Powieść Alana Gordona „Śmierć w dzielnicy weneckiej” to trzeci tom cyklu zatytułowanego „Gildia Błaznów”. Połączenie powieści kryminalnej, przygodowo-awanturniczej i historycznej daje w tej serii zdumiewające efekty. Oto bowiem Gordon przedstawia nam losy świata oplątanego przez rozmaite gildie, przedkładające swoje interesy nad tak ulotne wartości jak narodowość czy wyznanie. Gildia Błaznów to jedna z najpotężniejszych tego rodzaju organizacji. Któż bowiem ma dostęp do najpotężniejszych władców średniowiecznej Europy? Kto ma na nich bezpośredni wpływ? Nie bez powodu przecież przetrwał w kulturze topos błazna – mędrca i kuglarza. Gildia ta nie ogranicza się zresztą wyłącznie do przedstawicieli błazeńskiego fachu. Można w niej spotkać rozmaitych średniowiecznych „ludzi sztuki”.
Akcja „Śmierci w dzielnicy weneckiej” rozgrywa się 1203 roku i jej głównym bohaterem (podobnie zresztą jak całej serii) jest szekspirowski trefniś Feste, znany z „Wieczoru Trzech Króli”. Feste ma tym razem niezwykle trudne zadanie do wykonania.
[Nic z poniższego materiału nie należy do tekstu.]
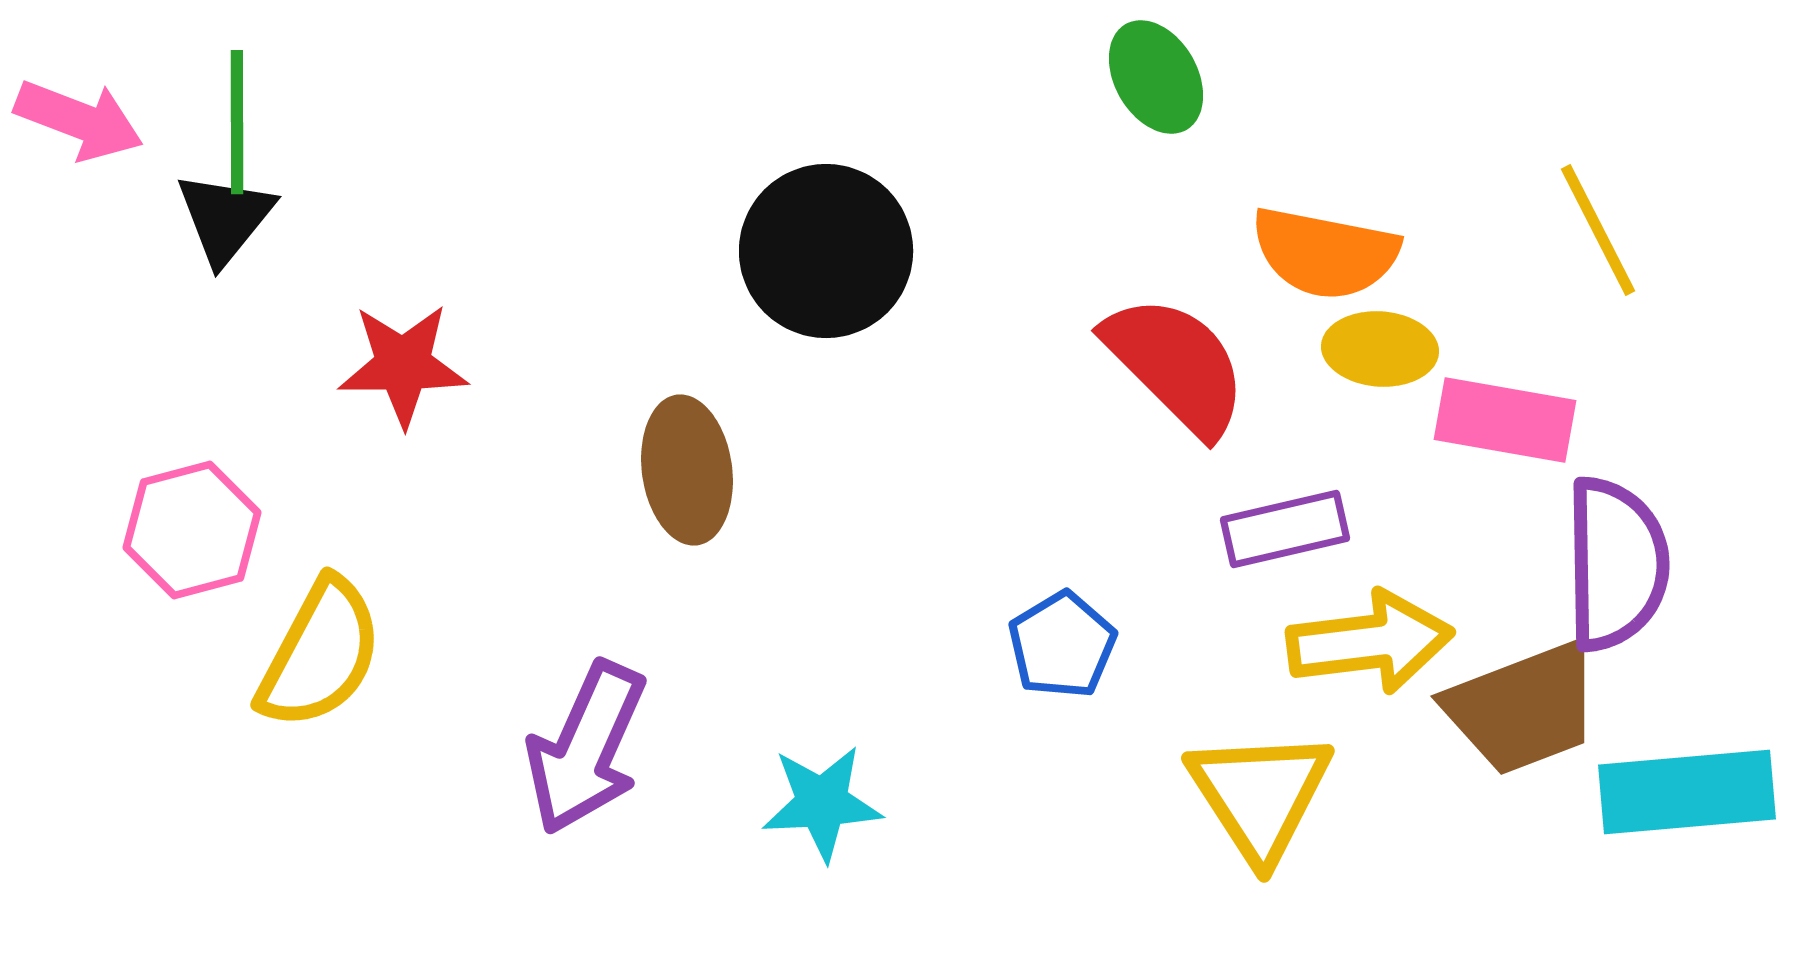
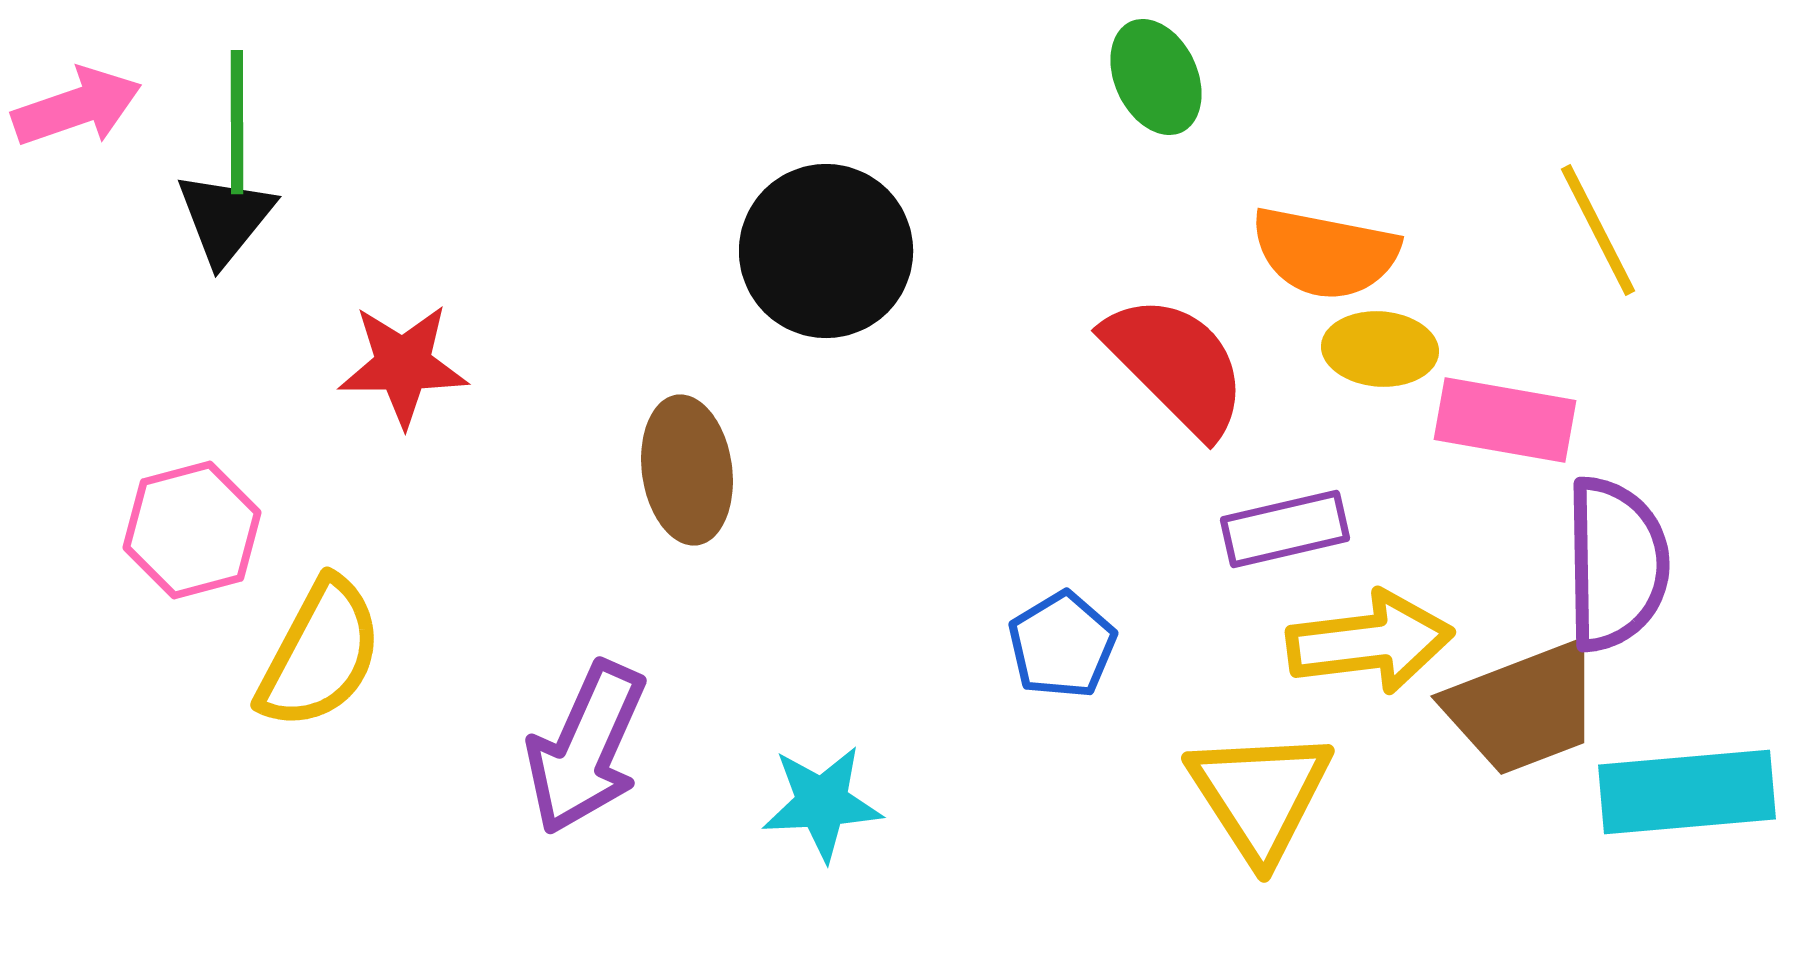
green ellipse: rotated 5 degrees clockwise
pink arrow: moved 2 px left, 13 px up; rotated 40 degrees counterclockwise
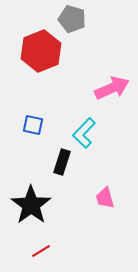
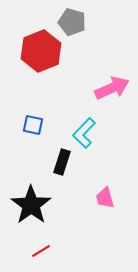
gray pentagon: moved 3 px down
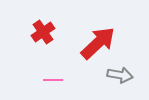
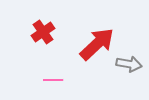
red arrow: moved 1 px left, 1 px down
gray arrow: moved 9 px right, 11 px up
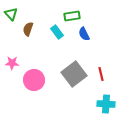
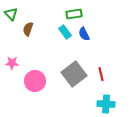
green rectangle: moved 2 px right, 2 px up
cyan rectangle: moved 8 px right
pink circle: moved 1 px right, 1 px down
Gildia wymaga od niego działań na korzyść pokoju w Kontantynopolu, tymczasem u brzegów Cesarstwa pojawia się flotylla czwartej krucjaty. Aby nie dopuścić do zbędnego rozlewu krwi Feste musi rozwiązać zagadkę śmierci weneckiego kupca, która staje się powodem walk pomiędzy krzyżowcami a mieszkańcami Cesarstwa. W oblężonym Konstantynopolu trzeba znaleźć zabójcę i udowodnić, że działa na zlecenie jednego z weneckich dożów, któremu bardziej zależy na złupieniu stolicy Bizancjum, niż na starciach z wyznawcami Mahometa.
Czytając trzeci już tom poświęcony niebezpiecznym przygodom szekspirowskiego błazna, łatwo dojść do wniosku, że autor znalazł sobie szablon, według którego postanowił tworzyć kolejne części cyklu. Dzieje się coś groźnego i aby to powstrzymać Feste musi rozwiązać skomplikowaną zagadkę kryminalną. Pomaga mu w tym wszystkim nadobna Wiola. Towarzyszą tym sprawom rozterki błazna, utyskującego nad tym jak wiele poświęca dla dobra Gildii. Jednak mimo tej wady powieść przedstawia się interesująco od strony kryminalnej. Jeżeli bowiem potraktujemy trzynastowieczne dekoracje jedynie jako element mający urozmaicić nieco tło powieści, to pozostanie nam jeszcze bardzo ciekawie rozwinięty wątek zabójstwa.
Alan Gordon prezentuje tu swoją własną wizję tzw. 'morderstwa w zamkniętym pokoju’. Z podobnymi zagadkami mierzyli się już rozmaici bohaterowie literaccy, a jednak pozostało jeszcze coś do odkrycia. Średniowieczny błazen ma więc pole do popisu.
Nie ukrywam, że po świetnym starcie („Trzynasta noc”) i bardzo dobrej kontynuacji („Błazen wkracza na scenę”) spodziewałem się po „Śmierci w dzielnicy weneckiej” czegoś więcej. Otrzymałem jednak dobrze napisaną i ciekawą powieść, która choć jest nieco przewidywalna, to potrafi dostarczyć rozrywki. Szkoda tylko, że poza rozrywką niewiele więcej w niej znajdziemy.